2. Discovery parity: PASS — 64 custom tests in tests/*/custom/test_*.py, zero in tests/*/functional/ or tests/*/playwright/. Per-recipe counts match pre-cfold baseline exactly.
3. Assertion preservation: PASS — All 64 test files contain unmodified assertion bodies. Changes were: git mv, path-comment updates, sys.path.insert depth adjustments. Zero assertions removed, zero tests skipped, zero waits relaxed.
4. Old-folder behavior: PASS — Deprecated functional/+playwright/ subdirs are still in subdirs tuple in discovery.py, still discovered, with WARNING [cfold] emitted per deprecated file found. Tests still run (no silent drop). Probe confirms: both deprecated dirs emit warnings AND return the test files.
5. Lifecycle-overlay separation: PASS — Lifecycle overlays (test_install.py, test_upgrade.py, test_backup.py, test_restore.py) remain at tests/<recipe>/ top-level. Zero lifecycle files in custom/. The RUNG name "functional" (L4) is unchanged in runner/harness/level.py:44 — only the folder name changed, not the tier name.
6. Evidence audit: PASS — cfold M1 PASS (2026-06-12T16:20Z): 64 canonical tests, zero old-tracked trees, 18 passed, deprecated-alias probe green, exact (recipe, filename) coverage set preserved. M2 PASS (2026-06-13T04:11:00Z): full real-CI !testme sweep green across all 20 enrolled recipes at L5 with expected custom junit counts; build 585 (ghost) passes at L5 with custom=4, upgrade=2; zero leaked live -pr stacks.

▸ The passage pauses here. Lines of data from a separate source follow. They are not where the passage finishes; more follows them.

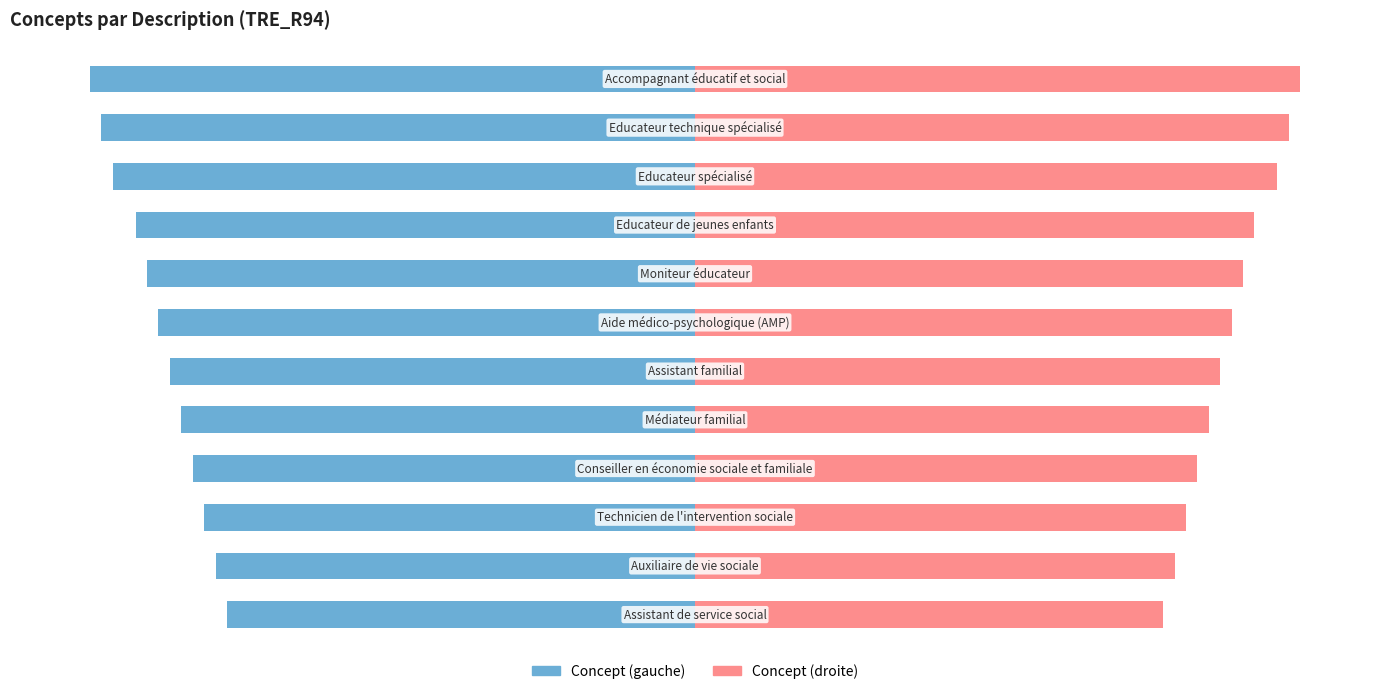

How many distinct data groups are displayed?

2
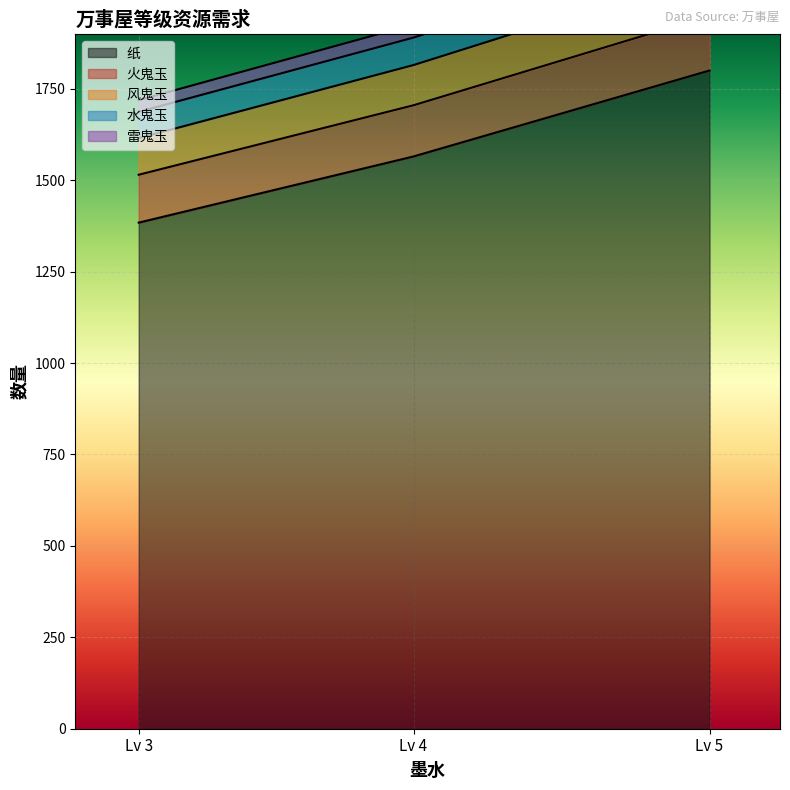

At which category is the sum across all series the highest?

Lv 5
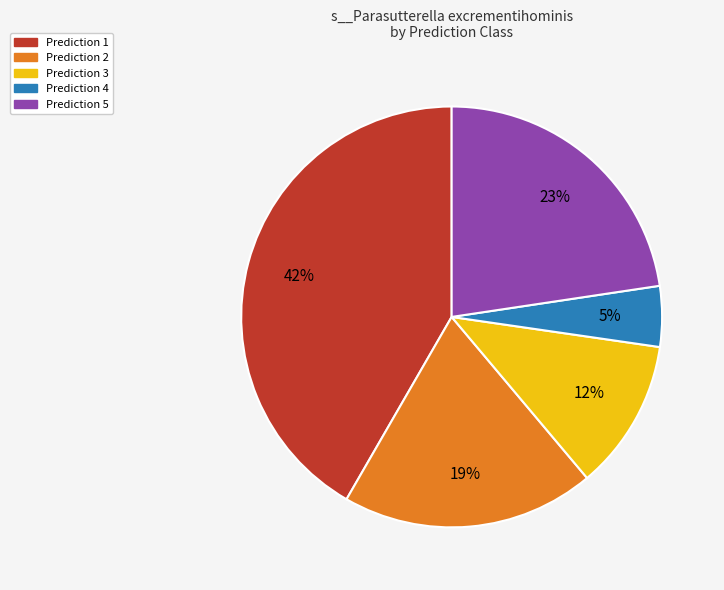

To the nearest percent, what is the average slice percentage?

20%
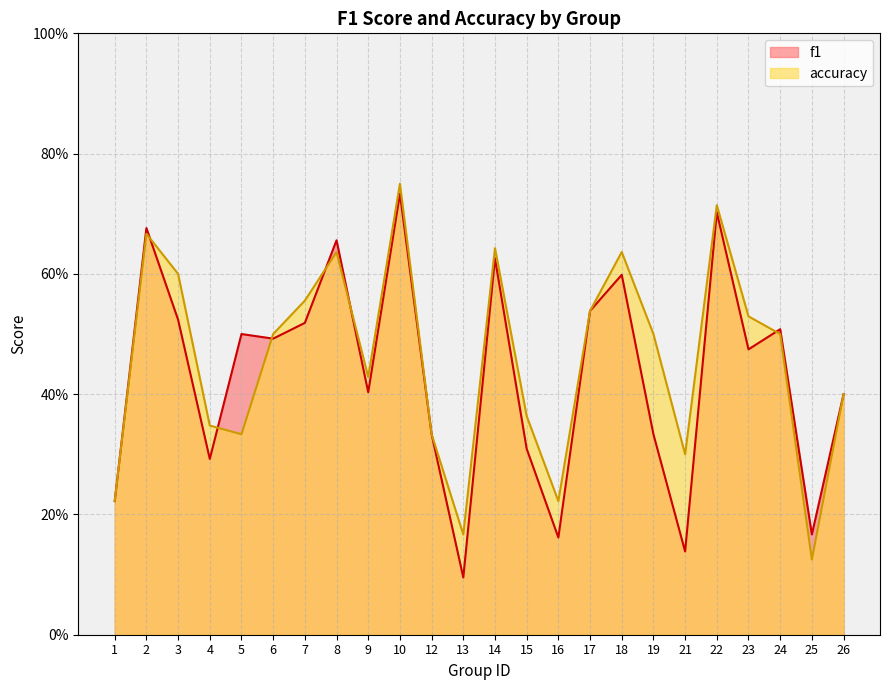

How many distinct data groups are displayed?

2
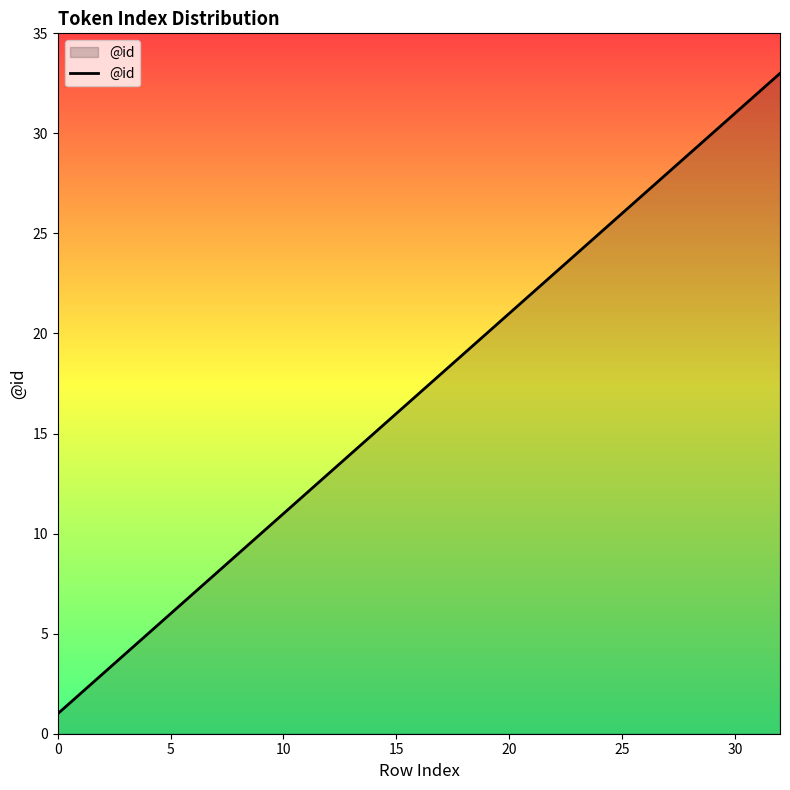

True or false: the data has more than 0 interior local peaks.

False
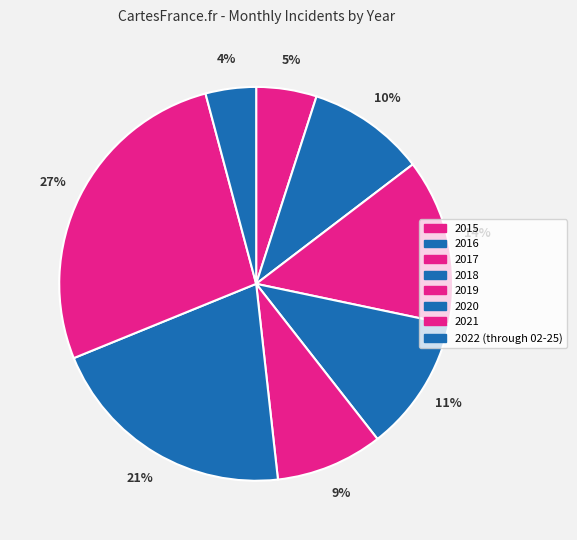

Which slice is the largest?

2021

7. Cleanliness: PASS — Working tree clean (git status: nothing to commit). No root-level coordination files. No stale temporary scripts. No uncommitted implementation files. machine-docs/ contains only expected phase-namespaced state files.
Final Verdict
NO COVERAGE LOST.
The cfold phase (44e0242) preserved the full pre-cfold custom-test set. All 64 custom tests are in canonical tests/<recipe>/custom/ directories with per-recipe counts matching the pre-cfold baseline exactly. No assertions were weakened during the move. Deprecated functional//playwright/ aliases continue to discover and warn. Lifecycle overlays remain at top-level. The RUNG name "functional" is unchanged. The full real-CI sweep is green at L5 across all 20 enrolled recipes.